All their “laws” and cultural practices were the foundation to understand the mighty redemptive work of Jesus which was unfolding before their eyes. Redemption from slavery in Egypt was a picture of His daring rescue of mankind from slavery to sin. The entire rigmarole of sacrifices pictured His once-for-all offering of Himself on the cross as the perfect sacrifice of atonement and the first-fruits of the resurrection.

They were, at that moment, right in the middle of that drama. They had not yet grasped where it was leading. They went to the tomb expecting to find His body where it was placed and to carry out their final loving ministry to all that was left of Him that they could honour. They expected to be the givers and the corpse of the Jesus the taker.

Their first shock was to find the tomb open. Had they not witnessed with their own eyes the mighty effort it took to seal that tomb with a massive stone?

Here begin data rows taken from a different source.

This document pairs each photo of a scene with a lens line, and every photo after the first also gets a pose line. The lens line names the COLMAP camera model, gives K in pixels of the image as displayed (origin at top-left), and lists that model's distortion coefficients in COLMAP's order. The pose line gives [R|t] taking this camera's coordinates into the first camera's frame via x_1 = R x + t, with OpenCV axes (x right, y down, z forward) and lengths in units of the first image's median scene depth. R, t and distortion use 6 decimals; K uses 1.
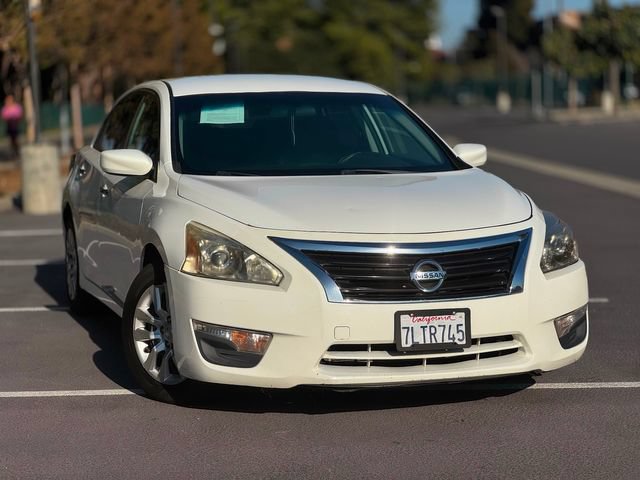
lens RADIAL K [[1415.5, 0, 320.0], [0, 1415.5, 240.0], [0, 0, 1]] dist [0.060996, 0.998951]
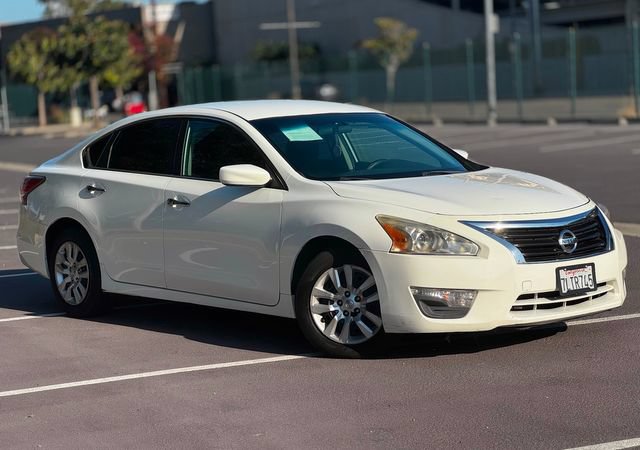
lens RADIAL K [[1494.7, 0, 320.0], [0, 1494.7, 225.0], [0, 0, 1]] dist [0.091484, 0.679758]
pose [[0.914331, -0.061587, 0.400256, -0.703877], [0.071532, 0.997389, -0.009938, 0.006399], [-0.398599, 0.037717, 0.916349, -0.240642]]
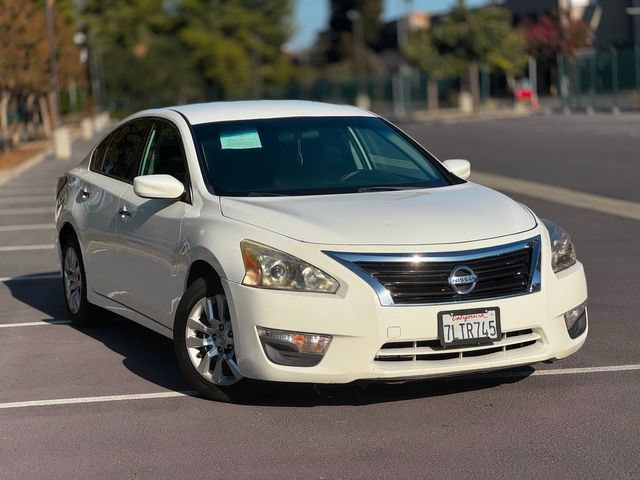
lens RADIAL K [[1415.5, 0, 320.0], [0, 1415.5, 240.0], [0, 0, 1]] dist [0.060996, 0.998951]
pose [[0.993918, -0.034718, 0.104503, -0.151872], [0.034864, 0.999392, 0.000431, -0.011198], [-0.104455, 0.003215, 0.994524, -0.127048]]
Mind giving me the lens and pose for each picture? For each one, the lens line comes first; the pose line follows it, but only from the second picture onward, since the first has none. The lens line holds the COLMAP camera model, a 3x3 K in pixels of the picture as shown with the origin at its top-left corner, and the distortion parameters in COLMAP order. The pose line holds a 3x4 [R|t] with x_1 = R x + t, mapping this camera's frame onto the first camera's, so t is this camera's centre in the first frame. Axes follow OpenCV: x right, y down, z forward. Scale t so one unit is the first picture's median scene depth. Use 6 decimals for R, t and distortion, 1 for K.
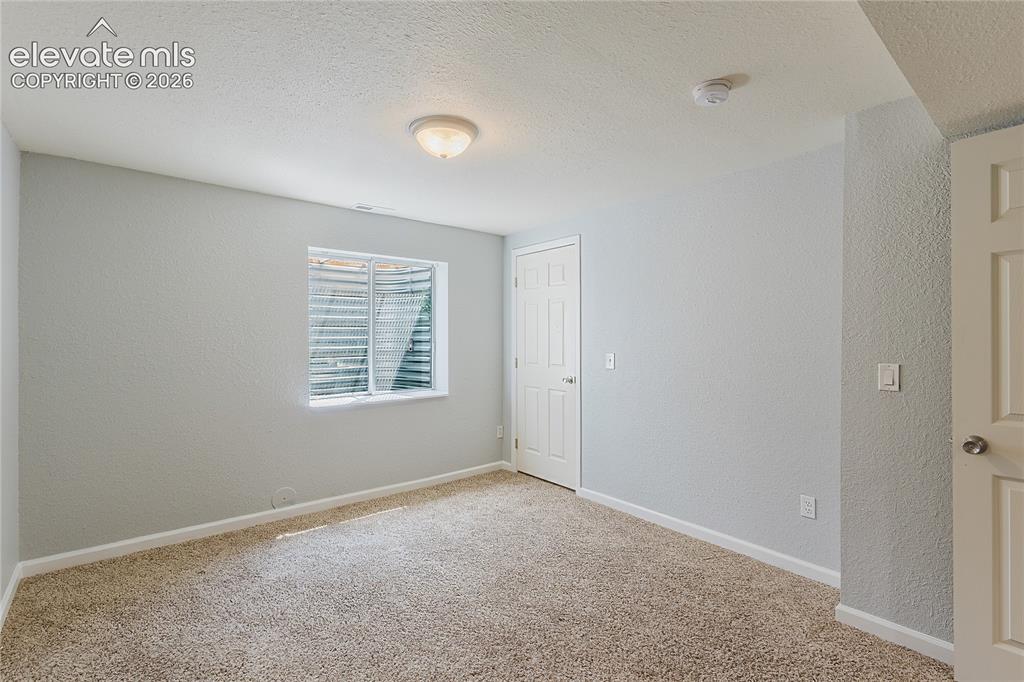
lens RADIAL K [[469.0, 0, 512.6], [0, 469.0, 335.8], [0, 0, 1]] dist [0.000611, 0.000053]
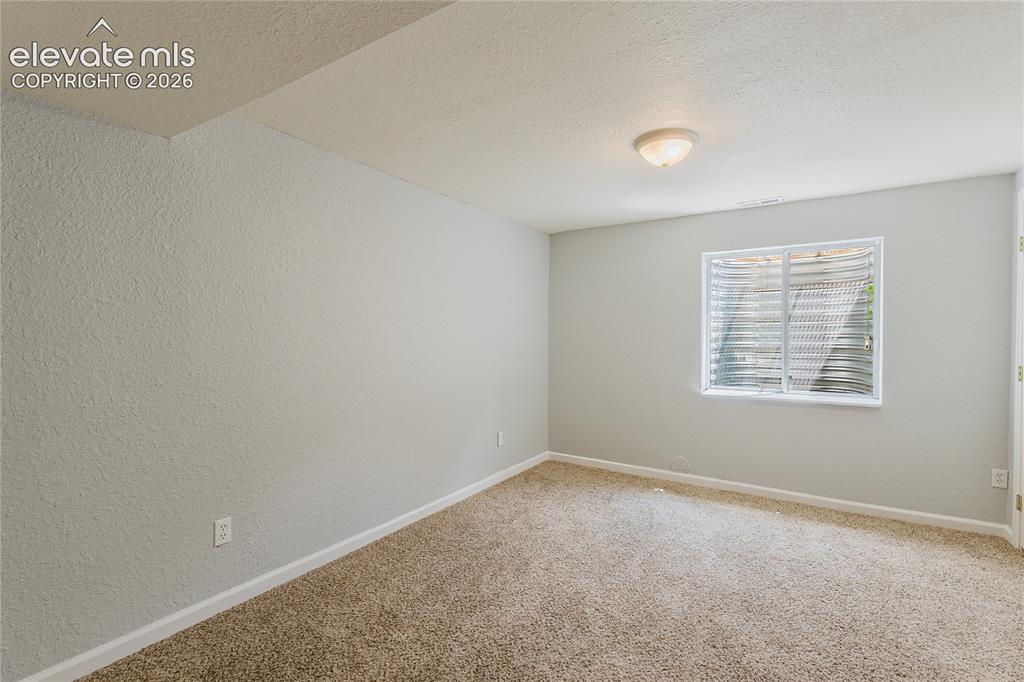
lens RADIAL K [[469.0, 0, 512.6], [0, 469.0, 335.8], [0, 0, 1]] dist [0.000611, 0.000053]
pose [[0.284302, 0.003296, -0.958729, 0.486106], [0.003697, 0.999983, 0.004534, 0.003661], [0.958728, -0.004833, 0.284285, 0.214467]]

In their grief and passion to do something for Jesus, they had not taken into account the problem that faced them when they reached the tomb. A few women’s combined strength would never dislodge the stone.

Even when they found the stone rolled out of the way, they still expected His body to be where Joseph had left it. They did not consider why the stone would have been moved – for one purpose only, for His body to be removed and taken elsewhere, perhaps for reburial at an unknown site, or perhaps to hide in order to offset any false claims that He had risen. Whoever had moved the body would be able to produce it as evidence to disprove that claim.

Whatever their expectations might have been that early Sunday morning, one was too unlikely to consider, that He was not there because He was alive and had walked out of the tomb! In their shock and grief at His loss, they forgot His promise. The reality of His death crowded out the only possibility that befitted the one they had believed was the Son of God.

Because our expectations are often so earth-bound because of present reality that we ignore God’s promises, like the women, we miss the indescribable joy of expecting Jesus to show up in the middle of our crises because He is no longer in the tomb but alive and with us as He promised.